Sunday, October 30, 2011

Lessons learned in organising: think big

Big thanks to Marcell Bendik, who asked me excellent questions on our project with Dax and Alice in Spring 2008 to publish something in Lindy Shock camp. Those discussions made me think more on the issues related to organising events, and I’m trying to condense some lessons learned in this and some future posts. But worry not, I’ll come back to party things later, and continue the list I started.

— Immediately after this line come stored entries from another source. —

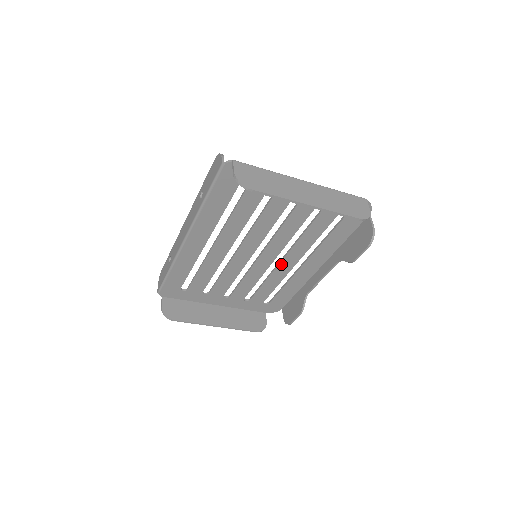
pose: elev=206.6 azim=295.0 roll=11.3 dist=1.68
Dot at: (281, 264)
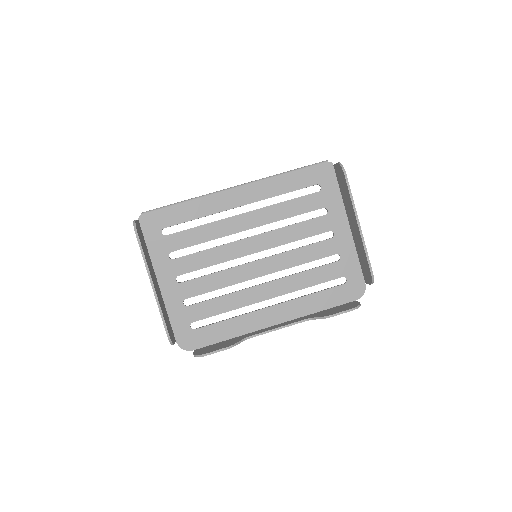
Dot at: (258, 287)
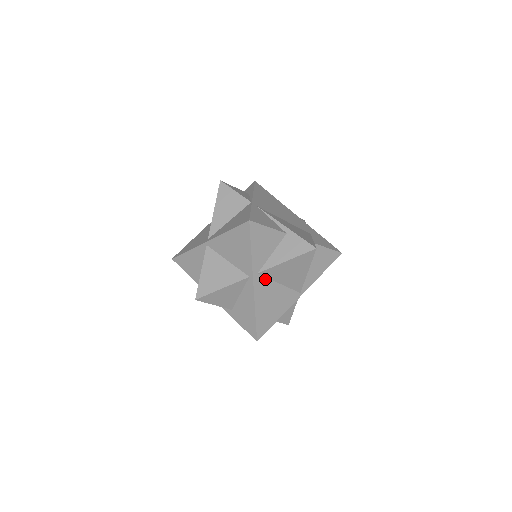
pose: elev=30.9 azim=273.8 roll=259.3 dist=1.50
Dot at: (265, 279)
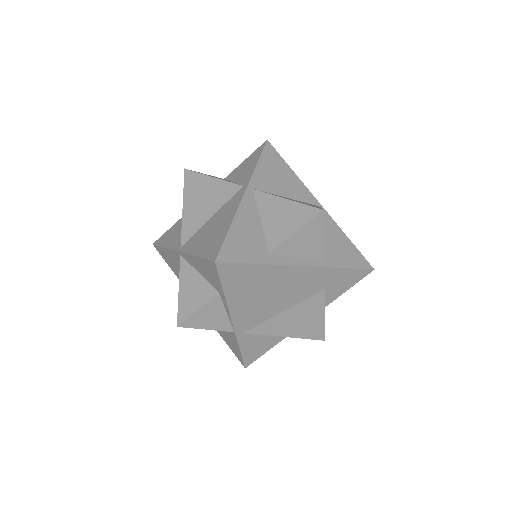
Dot at: occluded
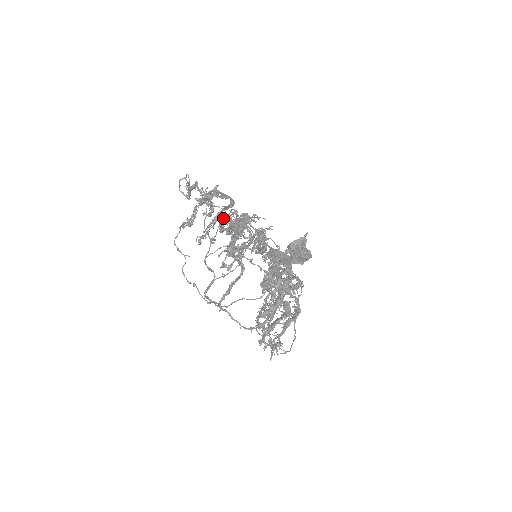
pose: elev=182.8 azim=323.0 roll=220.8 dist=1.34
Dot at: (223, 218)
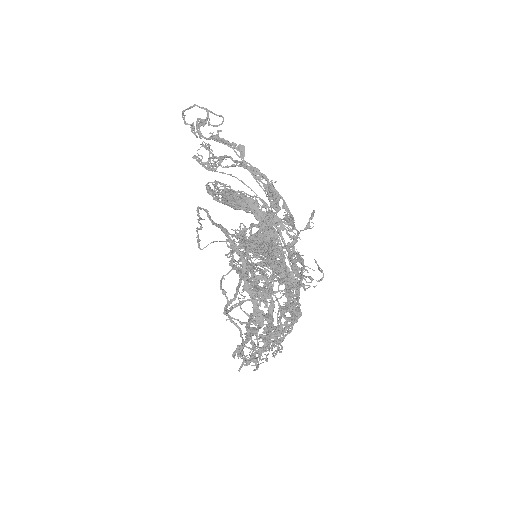
Dot at: (249, 204)
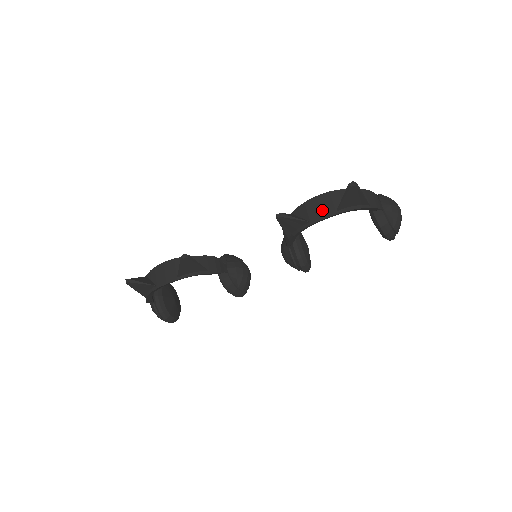
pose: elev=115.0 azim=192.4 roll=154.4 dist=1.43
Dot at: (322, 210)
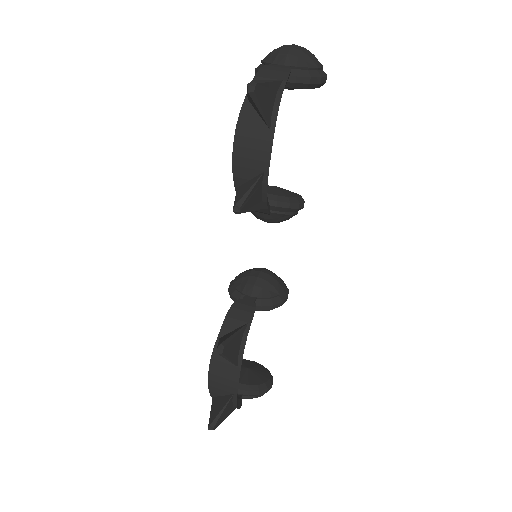
Dot at: (257, 148)
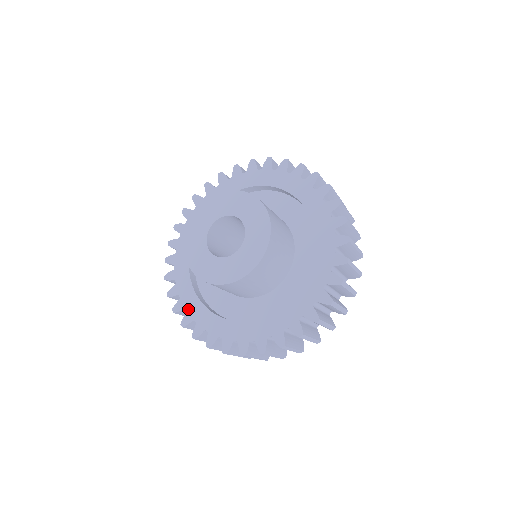
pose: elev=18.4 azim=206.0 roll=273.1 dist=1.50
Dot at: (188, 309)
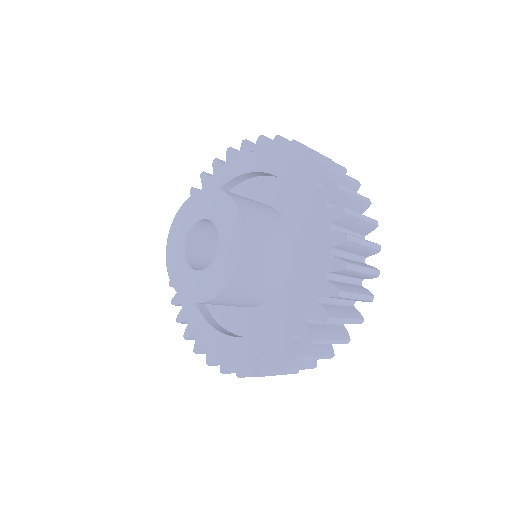
Dot at: (248, 357)
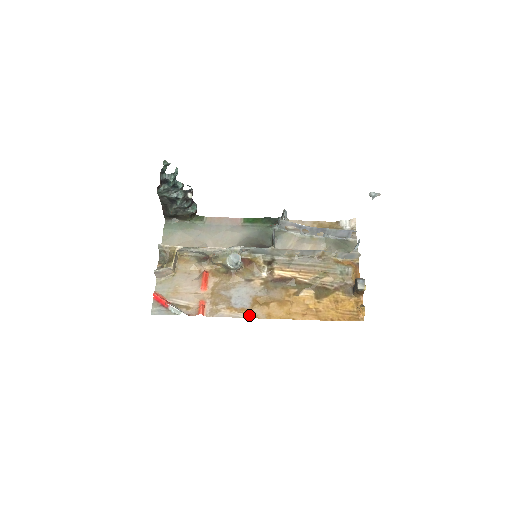
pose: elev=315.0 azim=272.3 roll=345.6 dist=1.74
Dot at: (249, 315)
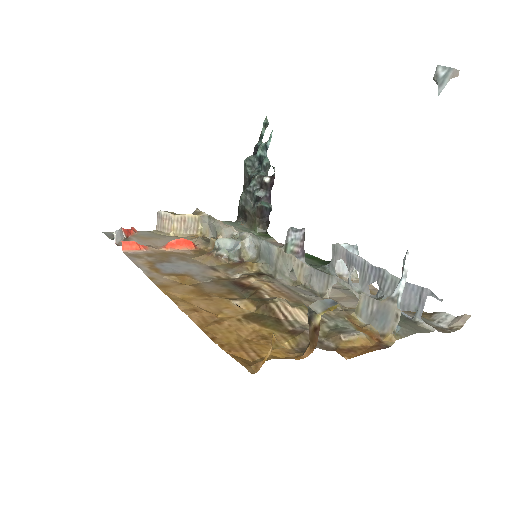
Dot at: (150, 273)
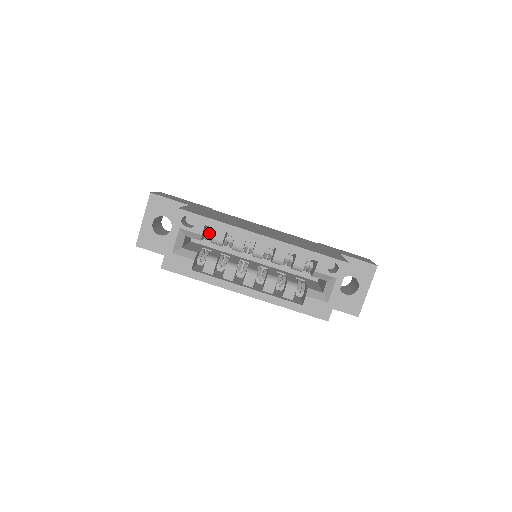
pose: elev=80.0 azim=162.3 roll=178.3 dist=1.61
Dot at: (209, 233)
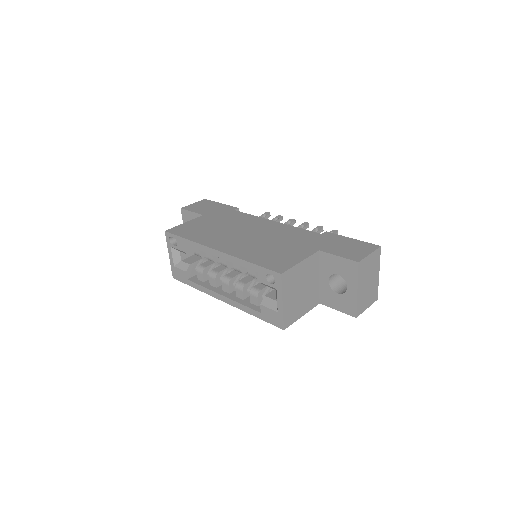
Dot at: occluded
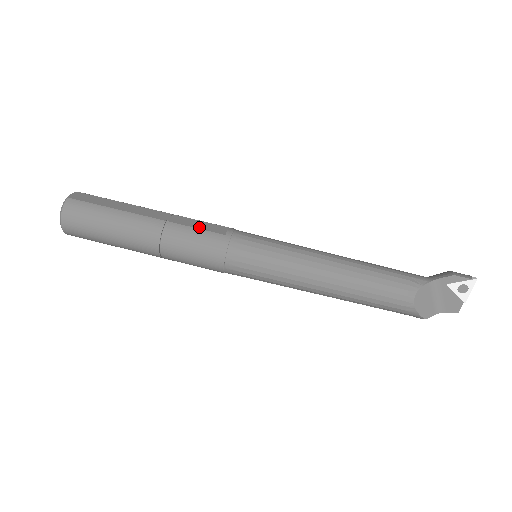
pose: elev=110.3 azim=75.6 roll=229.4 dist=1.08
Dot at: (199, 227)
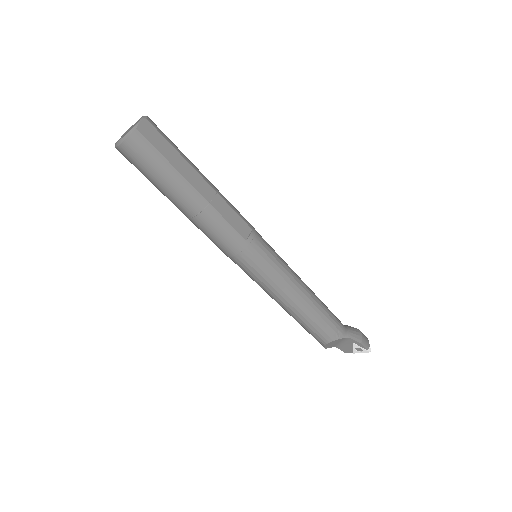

Lesson number 1: think big

Just the fact that something seems impossible is not a reason not to carry it out. Sounds counterintuitive and risky, but that’s the attitude with which most of the big successes are formed. For example I remember clearly, when Tatu Valavuo told me in Autumn 1997, that a new dance club is found in Tampere, and it will be great. I must admit I thought something like, well it’ll be just another 20-50 people club training once or twice a week. But due to a group of enthusiastic individuals, it soon became a non-profit club with 1000+ members, 50+ teachers teaching weekly and organising the biggest events in Finland. I really value that work, and have been happy to be part of it later myself. And as I see it, that was based on the enthusiasm of the active people combined with some unwillingness to see any limitations for opportunities.

Similar logics worked with the Dax and Alice project that we carried out years later – the key is to think big and not concentrate on the constraints, but the ideas and the ways to make them come true. The project included 10 weekend workshops some with also other teachers, and plenty of weekly classes. Check the facts about the project in here http://www.swingteam.fi/dax_alice/index.html it really changed the lindy scene in Finland.

I think some of the most interesting details were:
- DA’ track, personal learning track for the most eager learners, combined with the normal lessons – including a web-based learning environment and pre-reading material etc.
- co-operation with three cities: Tampere as the main base, weekly classes and a weekend workshop in Helsinki, one weekend workshop in Oulu
- a new way to divide groups in lindy hop: group called challenge and group called social fun (not the usual skill levels, but groups based on type of motivation)
- teacher training
- DJ training

Having mentioned these, I must give credit of ideas to Dax, Alice and also our team in Finland – these are not my ideas, but our ideas.

We started drafting the Spring almost a year earlier, and in the previous summer we had pretty good plans already. I still remember working on those with Dax in Herräng, while others were training and dancing... It was always clear Dax was very interested, but often he didn’t have very much time to spend – so we discussed, and often I drafted the plans further based on the discussions. (I must say, later in Autumn and especially during Spring Dax and Alice put huge effort and time also outside classroom into the project.) As I understand it, it was the new challenge for Dax and Alice that made the project interesting and worth doing: having toured around the globe teaching the dances with new group of people every weekend – how about having the same people for 4 months? What can you achieve with them? How does the lesson number 213 for a student look like? How will our curriculum look like for a semester, not just a workshop? (yes, really, several people took more than 200 hours of lessons from Dax&Alice, some about 300)

One of the key issues in making the project come true was, that we were thinking big. A typical weekend workshop has around 10-13 lessons, a 6-day camp may have 20-30. What if we don’t just double it (like two weekends) or make it a month, but go for something real? Then it can be something REALLY big. Then working on these ideas started to produce even more ideas, and there we were… However, big doesn’t have to mean a big number of hours, money or anything - it can mean something special in some other way equally well.

An upside with big things is also, that a big project makes a big story, and people want to be parts of big stories. If a scene is running low on voluntary people for whatever they are doing normally, that doesn’t mean they would be short of voluntary people for something bigger.

The same logic of thinking big works in other walks of life too: many successful start-up companies run on exactly the same fuel, as do many other cool projects, be it at work or at a hobby. Think big - and you have a chance of doing something to remember!